Geç gelen adalet adalet değildir
28 Şubat mağdurlarına da değinen Tuncel, sözlerini şu şekilde sürdürdü: “İşini kaybedenler uzun bir süre olsa da işini gene kazandı. Ordudan atılanlar ile ilgili yapılan düzenlemelere göre çeşitli yönlerle tanzim yoluna gidildi. Ama özellikle üniversite de o dönemde okuyup ta başörtüsü dolayısıyla okullarından atılanlar var, onların mağduriyetleri hala giderilemedi. Sık sık gündeme getirilmeye çalışılıyor ama sesleri duyurulamıyor. 1998-1999 ve 2000 yılında okulunu bitirmeleri gerekirken daha sonra kendilerine afla imkân sağlandı. Afta çok ayrı bir kavram. Bu insanlar ne yanlış yapmış ki af olunuyor. Bunlar yaklaşık 12 yıl sonra okullarını bitiriyorlar. Evlenip çocuk çoluğa karışmışlar farklı sorunlar yaşamışlar yeni öğrencilerle beraber aynı sınava girin ve hakkınızı kazanın denildi. Biz devletin sürekliliğini esas olduğunu biliyoruz. Devlette süreklilik esassa devlet bu mağduriyetleri de göz ardı etmemeli. O günün şartlarında zaten belgeleri var aldıkları notlar genellikle çok yüksek olduğunu kendi okulumdan biliyorum. Bu anlamda mağduriyetlerin giderilmesi lazım. 27 Mayıs 1960 darbesinde mağdur olan kişilerin hak mahrumiyeti, mülkiyetine el konulması, cezaevine atılması, işkence görmesi onların sonraki mirasçılarına yönelik bir çalışma yapılmak için komisyon kuruluyor bu çok önemli bir şey. Biz ülke olarak ne mağduriyetler yaşıyoruz. Hiç hakketmediğimiz halde Türkiye’yi mahrum etmek çeşitli ülkelerde meclisler komisyonlar kuruluyor. Ermeni soykırımı adı altında yok azınlıklara yapılan müdahale adı altında bunlar yapılıyor. Ülkemizde de kendi insanımız için ki bilinen bir mağduriyet bunun giderilmesi için gerekli çalışmalar yapılmalıdır.

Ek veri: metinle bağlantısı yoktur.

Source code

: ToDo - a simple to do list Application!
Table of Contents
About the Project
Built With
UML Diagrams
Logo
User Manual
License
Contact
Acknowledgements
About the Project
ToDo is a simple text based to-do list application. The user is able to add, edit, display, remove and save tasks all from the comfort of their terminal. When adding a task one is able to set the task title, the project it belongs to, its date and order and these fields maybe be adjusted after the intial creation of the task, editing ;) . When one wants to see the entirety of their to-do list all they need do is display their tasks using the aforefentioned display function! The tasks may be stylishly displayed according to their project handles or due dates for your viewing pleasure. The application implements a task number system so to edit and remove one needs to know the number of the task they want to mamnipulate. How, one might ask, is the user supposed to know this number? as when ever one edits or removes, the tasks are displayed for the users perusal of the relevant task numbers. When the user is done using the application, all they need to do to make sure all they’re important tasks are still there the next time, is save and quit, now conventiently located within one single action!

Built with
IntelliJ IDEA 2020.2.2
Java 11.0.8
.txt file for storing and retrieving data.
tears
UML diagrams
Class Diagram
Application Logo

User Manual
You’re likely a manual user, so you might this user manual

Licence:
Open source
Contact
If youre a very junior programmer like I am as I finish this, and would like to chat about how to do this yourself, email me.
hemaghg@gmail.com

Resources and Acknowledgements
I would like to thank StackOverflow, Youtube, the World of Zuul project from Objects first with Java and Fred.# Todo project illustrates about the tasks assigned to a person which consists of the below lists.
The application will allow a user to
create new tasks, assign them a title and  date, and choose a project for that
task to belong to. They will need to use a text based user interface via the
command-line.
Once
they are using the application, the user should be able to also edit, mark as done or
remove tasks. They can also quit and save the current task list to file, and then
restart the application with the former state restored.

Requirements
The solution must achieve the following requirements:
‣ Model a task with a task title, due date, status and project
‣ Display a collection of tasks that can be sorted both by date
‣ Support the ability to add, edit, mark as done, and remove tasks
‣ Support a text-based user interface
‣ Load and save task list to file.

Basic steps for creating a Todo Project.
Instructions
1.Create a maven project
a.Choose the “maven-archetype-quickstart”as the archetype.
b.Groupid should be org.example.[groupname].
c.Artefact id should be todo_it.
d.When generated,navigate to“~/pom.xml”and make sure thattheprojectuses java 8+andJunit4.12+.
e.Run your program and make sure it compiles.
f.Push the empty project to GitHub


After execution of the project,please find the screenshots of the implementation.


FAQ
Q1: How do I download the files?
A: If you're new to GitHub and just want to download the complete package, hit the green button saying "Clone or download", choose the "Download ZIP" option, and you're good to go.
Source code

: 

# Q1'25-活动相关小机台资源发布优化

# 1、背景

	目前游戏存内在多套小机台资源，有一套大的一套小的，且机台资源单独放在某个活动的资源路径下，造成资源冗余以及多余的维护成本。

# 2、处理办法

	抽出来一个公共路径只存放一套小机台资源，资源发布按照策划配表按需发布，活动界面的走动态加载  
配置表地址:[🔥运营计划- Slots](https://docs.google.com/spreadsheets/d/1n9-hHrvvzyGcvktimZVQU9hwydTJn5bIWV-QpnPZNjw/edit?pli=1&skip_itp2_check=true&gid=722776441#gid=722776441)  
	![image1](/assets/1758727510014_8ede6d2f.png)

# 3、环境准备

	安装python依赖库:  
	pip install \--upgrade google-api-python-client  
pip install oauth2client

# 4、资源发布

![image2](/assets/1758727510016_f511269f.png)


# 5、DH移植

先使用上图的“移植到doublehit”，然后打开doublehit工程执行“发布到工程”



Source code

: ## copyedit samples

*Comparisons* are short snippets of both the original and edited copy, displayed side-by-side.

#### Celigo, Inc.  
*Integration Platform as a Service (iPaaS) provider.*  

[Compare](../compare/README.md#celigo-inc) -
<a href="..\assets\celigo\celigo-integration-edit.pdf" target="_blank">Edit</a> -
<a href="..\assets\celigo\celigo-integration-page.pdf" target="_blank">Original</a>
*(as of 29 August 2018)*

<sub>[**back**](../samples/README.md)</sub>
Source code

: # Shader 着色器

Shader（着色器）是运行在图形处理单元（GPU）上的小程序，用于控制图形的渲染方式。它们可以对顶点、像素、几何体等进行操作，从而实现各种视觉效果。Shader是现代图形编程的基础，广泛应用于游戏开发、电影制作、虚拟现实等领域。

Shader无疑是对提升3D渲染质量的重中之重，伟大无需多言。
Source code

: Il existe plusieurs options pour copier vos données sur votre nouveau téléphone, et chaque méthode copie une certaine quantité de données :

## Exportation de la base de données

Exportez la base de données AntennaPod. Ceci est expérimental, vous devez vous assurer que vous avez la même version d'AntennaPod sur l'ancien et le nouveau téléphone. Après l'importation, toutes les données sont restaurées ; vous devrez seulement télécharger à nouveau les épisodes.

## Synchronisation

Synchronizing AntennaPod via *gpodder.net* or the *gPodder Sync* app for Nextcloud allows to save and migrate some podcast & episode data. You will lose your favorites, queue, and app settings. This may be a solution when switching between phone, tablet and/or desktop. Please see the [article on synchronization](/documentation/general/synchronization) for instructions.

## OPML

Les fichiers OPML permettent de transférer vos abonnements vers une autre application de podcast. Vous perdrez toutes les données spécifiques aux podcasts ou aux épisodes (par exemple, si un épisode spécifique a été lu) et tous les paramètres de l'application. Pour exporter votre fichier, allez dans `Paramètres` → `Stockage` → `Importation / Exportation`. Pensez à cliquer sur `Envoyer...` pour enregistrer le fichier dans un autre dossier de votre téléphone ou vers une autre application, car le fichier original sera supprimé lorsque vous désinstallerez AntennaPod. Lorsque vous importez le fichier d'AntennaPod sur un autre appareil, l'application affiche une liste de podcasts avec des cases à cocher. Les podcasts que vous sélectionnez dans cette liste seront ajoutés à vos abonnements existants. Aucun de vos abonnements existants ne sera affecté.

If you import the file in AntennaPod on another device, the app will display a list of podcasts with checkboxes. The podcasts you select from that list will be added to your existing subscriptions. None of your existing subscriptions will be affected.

Yapılacağına da inanıyorum. Adaletin tecellisinin bir an önce olması çok daha önemli çünkü geç gelen adalet adalet değildir."
En çok öğrenciler mağdur oldu
28 Şubat sürecinde aralarında Malatya İnönü Üniversitesinin de bulunduğu birkaç üniversite de çok daha sert tedbirlerin alındığı ve öğrencilerin daha fazla mağdur edildiğine vurgu yapan Tuncel, "Personellerden de mağdur olanlar oldu ama en çok öğrenciler mağdur oldu. Bizlerin mağduriyeti, öğrencilerin yaşadığı mağduriyetler karşısında bir hiçti. İnönü Üniversitesi bu anlamda mağduriyetlerin çok yaşandığı bir yerdi. O dönemde rektörlük yapan Ömer Şarlak asker kökenli birisi ve Malatya’yı pek çok tanımayan ve özel olarak buraya gönderilmişti. Ne kadar seçilmiş görünse de buraya atanmış birisiydi. Burada bazı üniversite hocaları ve araştırma görevlisi olanlar da mağduriyetler yaşadı. Birçok kişi üniversiteyi bırakıp başka kuruma veya başka üniversiteye geçmek durumunda kaldı. O dönem de bizde 28 Şubatın artçı etkilerinden etkilenen kişilerdendik. Sonraki süreçte üniversiteden ayrılmak zorunda kaldım başka işlerle meşgul olduk daha sonra tekrar 2010 yılı sonrası tekrar geri döndüm" sözlerine yer verdi.